Good to see Monbiot round up the “lest we forgot” facts in the wake of Avatar, too:
http://www.monbiot.com/archives/2010/01/11/the-holocaust-we-will-not-see/
As a side-note about Jared Diamond’s comment, New Guinea societies are one of the “poster people” for anyone trying to debunk the Noble Savage (whether they do it well, as Diamond does, or badly). They rank along with the Yanomami as yeah, pretty violent, but also, over-used as Hobbesian ammo. They’re also both sedentary or semi-sedentary, and semi-agricultural – very far from representative of anything in our history before around 12,000 years ago.
January 12th, 2010 | 1:03am
by Gyrus
This is a crucial point, Gyrus. During his first significant fieldwork (with the Iatmul of New Guinea) Bateson developed a conceptual tool “to get a sharper understanding” of the culture. He called this tool “ethos” (though he later regret that he hadn’t coined a new term to avoid confusion between his specific definition of the term and the pre-existing one).
The purpose of ‘ethos’ was to try and separate (as far as possible, bearing in mind that Bateson is the ultimate proponent of integrated / ecological / systems thinking) the various values and cultural mores of a society from the practical / logistical ways of life.
Always bearing in mind the inherent connection between ethos and practice, and therefore the limited distance one can separate the two, he believed that while it is clearly absurd to suggest that modern civilisation could adopt the living practices of pre-civilised cultures, it might nonetheless be possible to adopt some of the ethos. And this would, not solve the problems of unsustainability, but perhaps provide a signpost towards such solutions.
January 12th, 2010 | 3:00pm
by Jim Bliss
I always feel a bit lost for concrete examples of applying a primitive “ethos”, looking at my life (though I think the value of background “ambient” inspiration with such resonant topics holds, nevertheless). I think some are invisible to me, but one just struck me reading a piece on Pierre Clastres (by a very interesting ayahuasca-focused scholar I’ve just discovered, Steve Beyer):
I think this bit of primitive ethos definitely resonated with me, and strongly informs my life.
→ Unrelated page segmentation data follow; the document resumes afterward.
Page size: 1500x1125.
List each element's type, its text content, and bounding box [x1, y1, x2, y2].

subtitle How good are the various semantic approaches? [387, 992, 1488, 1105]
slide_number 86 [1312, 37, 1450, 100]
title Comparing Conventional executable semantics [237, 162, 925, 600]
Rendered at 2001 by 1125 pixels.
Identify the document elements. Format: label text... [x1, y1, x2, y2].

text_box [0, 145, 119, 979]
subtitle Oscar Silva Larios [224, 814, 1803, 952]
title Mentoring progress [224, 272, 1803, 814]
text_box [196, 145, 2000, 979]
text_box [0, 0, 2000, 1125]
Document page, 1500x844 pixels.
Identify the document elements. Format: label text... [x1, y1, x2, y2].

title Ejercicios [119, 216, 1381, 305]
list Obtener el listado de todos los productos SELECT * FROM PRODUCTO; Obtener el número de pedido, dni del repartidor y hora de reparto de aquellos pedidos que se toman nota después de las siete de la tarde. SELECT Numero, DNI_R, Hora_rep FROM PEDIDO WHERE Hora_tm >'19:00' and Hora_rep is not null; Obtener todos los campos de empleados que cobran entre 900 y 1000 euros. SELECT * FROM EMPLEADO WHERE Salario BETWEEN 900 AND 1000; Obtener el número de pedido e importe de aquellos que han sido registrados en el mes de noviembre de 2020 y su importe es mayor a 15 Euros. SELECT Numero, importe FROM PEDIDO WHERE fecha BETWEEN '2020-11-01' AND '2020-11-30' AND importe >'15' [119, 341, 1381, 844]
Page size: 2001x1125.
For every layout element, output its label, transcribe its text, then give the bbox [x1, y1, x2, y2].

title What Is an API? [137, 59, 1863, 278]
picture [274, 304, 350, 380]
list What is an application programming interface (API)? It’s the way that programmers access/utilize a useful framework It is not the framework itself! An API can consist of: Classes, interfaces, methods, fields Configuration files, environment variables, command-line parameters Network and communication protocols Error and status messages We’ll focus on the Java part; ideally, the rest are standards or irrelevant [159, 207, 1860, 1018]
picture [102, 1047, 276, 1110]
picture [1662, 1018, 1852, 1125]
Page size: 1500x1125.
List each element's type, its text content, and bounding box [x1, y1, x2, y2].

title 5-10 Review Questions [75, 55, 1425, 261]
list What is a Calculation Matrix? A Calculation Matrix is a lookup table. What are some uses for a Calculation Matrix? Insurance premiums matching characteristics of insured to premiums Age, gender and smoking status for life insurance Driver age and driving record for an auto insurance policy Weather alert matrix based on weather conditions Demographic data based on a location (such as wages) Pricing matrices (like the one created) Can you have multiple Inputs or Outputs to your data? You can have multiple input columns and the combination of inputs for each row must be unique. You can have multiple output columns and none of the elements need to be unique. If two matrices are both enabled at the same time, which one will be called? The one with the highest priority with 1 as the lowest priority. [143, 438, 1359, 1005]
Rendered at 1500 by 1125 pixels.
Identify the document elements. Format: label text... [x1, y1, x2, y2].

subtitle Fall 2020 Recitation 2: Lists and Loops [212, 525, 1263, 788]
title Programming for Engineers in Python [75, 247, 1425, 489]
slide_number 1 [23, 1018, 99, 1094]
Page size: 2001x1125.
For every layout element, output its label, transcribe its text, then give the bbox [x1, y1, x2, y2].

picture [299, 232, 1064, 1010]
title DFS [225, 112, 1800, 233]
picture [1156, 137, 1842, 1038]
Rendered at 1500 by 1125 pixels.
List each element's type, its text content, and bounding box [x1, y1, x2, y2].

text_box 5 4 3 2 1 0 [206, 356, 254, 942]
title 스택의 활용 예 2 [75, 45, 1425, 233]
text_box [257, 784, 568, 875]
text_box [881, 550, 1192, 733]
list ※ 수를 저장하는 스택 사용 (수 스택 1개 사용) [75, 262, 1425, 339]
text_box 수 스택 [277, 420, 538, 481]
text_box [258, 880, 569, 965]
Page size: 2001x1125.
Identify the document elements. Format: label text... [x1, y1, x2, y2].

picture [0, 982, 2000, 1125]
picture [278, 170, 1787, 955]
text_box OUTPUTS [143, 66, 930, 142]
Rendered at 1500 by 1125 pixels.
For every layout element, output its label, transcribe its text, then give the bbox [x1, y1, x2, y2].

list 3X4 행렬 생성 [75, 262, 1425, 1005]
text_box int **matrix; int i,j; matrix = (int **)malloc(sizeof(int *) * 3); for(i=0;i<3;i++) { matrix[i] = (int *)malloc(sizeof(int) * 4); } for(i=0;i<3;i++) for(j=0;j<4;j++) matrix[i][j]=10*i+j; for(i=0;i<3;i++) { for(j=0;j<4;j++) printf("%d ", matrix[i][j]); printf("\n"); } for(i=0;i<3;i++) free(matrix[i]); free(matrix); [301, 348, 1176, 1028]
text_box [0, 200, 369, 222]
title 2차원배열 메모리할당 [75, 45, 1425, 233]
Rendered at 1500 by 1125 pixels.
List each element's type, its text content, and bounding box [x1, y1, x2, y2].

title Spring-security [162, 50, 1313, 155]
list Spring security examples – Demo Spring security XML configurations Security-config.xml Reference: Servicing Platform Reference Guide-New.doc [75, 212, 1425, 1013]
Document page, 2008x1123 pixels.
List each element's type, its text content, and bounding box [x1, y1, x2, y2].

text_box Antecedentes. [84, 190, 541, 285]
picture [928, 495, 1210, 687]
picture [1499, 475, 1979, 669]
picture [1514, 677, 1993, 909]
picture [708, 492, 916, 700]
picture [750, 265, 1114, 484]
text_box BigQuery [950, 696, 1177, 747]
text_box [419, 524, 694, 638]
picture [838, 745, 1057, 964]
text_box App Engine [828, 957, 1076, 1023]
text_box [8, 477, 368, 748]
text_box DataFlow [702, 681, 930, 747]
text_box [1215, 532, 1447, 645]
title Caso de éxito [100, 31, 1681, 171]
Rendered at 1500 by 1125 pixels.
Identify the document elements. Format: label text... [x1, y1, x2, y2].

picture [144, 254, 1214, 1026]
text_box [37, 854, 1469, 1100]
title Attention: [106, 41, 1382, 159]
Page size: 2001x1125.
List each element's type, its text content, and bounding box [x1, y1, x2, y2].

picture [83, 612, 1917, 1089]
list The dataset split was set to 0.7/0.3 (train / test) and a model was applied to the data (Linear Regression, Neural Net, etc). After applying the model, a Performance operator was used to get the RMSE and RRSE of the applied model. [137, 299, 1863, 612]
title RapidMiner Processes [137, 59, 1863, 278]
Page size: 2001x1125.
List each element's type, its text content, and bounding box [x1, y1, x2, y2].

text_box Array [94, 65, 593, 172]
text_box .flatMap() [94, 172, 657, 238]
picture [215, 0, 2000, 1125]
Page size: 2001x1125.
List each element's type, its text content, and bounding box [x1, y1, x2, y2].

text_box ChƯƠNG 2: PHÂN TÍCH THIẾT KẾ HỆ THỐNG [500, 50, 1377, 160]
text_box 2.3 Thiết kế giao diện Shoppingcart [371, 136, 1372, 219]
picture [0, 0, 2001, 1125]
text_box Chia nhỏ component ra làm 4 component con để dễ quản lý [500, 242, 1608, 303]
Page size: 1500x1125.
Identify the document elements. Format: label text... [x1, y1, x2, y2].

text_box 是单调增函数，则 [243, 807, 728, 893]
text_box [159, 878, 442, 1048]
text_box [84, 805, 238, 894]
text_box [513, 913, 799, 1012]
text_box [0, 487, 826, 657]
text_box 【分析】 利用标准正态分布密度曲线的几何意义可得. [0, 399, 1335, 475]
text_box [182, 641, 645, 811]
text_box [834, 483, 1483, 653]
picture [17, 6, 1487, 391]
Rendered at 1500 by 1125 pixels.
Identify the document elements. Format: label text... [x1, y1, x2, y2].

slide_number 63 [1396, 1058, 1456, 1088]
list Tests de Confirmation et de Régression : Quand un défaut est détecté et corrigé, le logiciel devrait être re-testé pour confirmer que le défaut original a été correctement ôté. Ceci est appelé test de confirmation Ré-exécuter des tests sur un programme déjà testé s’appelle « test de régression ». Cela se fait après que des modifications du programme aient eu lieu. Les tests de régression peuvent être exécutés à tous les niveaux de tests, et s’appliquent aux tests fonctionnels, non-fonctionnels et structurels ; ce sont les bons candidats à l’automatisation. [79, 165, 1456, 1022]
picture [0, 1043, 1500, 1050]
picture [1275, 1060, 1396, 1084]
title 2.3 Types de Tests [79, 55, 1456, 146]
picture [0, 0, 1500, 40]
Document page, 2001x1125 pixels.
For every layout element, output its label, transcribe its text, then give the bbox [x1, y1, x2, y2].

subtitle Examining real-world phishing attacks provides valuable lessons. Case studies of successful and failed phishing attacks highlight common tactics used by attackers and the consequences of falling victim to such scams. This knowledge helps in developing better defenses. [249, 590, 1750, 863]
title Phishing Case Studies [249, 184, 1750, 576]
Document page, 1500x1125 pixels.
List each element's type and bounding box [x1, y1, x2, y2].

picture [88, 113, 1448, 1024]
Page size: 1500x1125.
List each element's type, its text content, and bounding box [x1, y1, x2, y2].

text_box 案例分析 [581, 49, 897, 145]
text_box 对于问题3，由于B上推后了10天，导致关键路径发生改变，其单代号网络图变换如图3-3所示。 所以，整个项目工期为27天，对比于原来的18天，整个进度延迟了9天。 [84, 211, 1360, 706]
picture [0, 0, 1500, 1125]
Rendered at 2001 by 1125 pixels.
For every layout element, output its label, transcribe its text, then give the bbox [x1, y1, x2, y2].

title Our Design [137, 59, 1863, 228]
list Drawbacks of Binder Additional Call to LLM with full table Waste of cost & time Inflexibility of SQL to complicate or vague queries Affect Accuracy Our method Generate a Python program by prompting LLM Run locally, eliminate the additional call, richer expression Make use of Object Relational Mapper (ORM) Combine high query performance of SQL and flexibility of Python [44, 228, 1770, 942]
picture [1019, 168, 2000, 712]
I work less than I might, because I don’t need as much money for junk as many people seem to (while also knowing I’m lucky to be able to cover rent without full-time work). We’ve been living in overabundance for a while, and squandered it, working longer to satisfy manufactured desires. We have the long-term unemployed and the long-term overworked. I guess the “non-surplus” ethos is spreading, what with The Idler and the “Slow Movement”. Definitely a leaf to take from the forager book, even if we have to OCR it into a different context.